**LEESTEKST**
━━━━━━━━━━━━━━━━━━━━

Rb. Middelburg (vzr.), 20-11-2007, nr. 59933/KG ZA 07-177
ECLI:NL:RBMID:2007:BB8561
- Instantie
Rechtbank Middelburg (Voorzieningenrechter)
- Datum
20-11-2007
- Magistraten
Mr. M.C. de Regt
- Zaaknummer
59933/KG ZA 07-177
- LJN
BB8561
- Vakgebied(en)
Civiel recht algemeen (V)
Ondernemingsrecht (V)
Fiscaal procesrecht (V)
Verbintenissenrecht (V)
Belastingrecht algemeen (V)
Bestuursprocesrecht (V)
- Brondocumenten en formele relaties
ECLI:NL:RBMID:2007:BB8561, Uitspraak, Rechtbank Middelburg, 20‑11‑2007; (Voorlopige voorziening)

━━━━━━━━━━━━━━━━━━━━

**OPDRACHT**
Som alle vakgebieden op die de leestekst hierboven bij deze uitspraak vermeldt.

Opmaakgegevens

━━━━━━━━━━━━━━━━━━━━

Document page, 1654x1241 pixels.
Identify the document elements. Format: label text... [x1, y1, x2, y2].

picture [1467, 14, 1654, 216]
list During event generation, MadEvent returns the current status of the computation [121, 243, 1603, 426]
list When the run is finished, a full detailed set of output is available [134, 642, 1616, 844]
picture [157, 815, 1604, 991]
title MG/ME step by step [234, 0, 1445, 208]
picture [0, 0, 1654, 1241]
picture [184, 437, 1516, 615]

━━━━━━━━━━━━━━━━━━━━

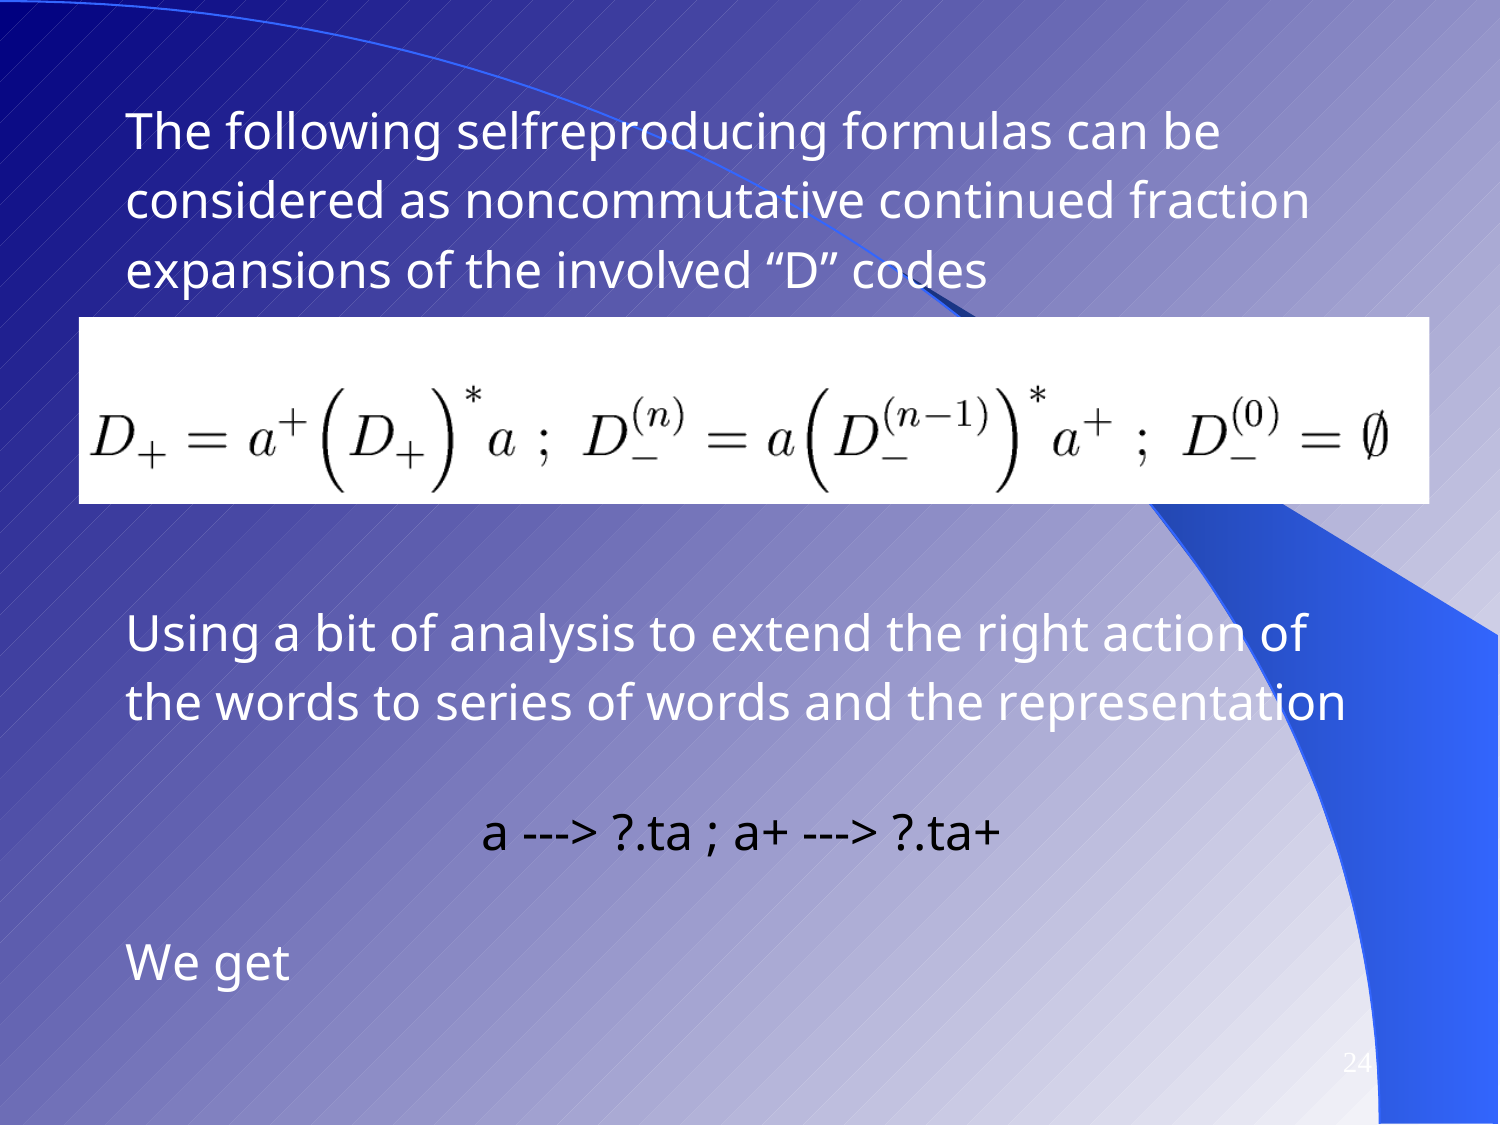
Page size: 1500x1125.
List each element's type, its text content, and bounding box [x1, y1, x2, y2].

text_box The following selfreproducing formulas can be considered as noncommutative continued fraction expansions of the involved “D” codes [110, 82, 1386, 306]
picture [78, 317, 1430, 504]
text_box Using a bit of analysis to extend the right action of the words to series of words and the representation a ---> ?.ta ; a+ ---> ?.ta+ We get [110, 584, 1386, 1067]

━━━━━━━━━━━━━━━━━━━━

**ANTWOORD**
Civiel recht algemeen (V)
Ondernemingsrecht (V)
Fiscaal procesrecht (V)
Verbintenissenrecht (V)
Belastingrecht algemeen (V)
Bestuursprocesrecht (V)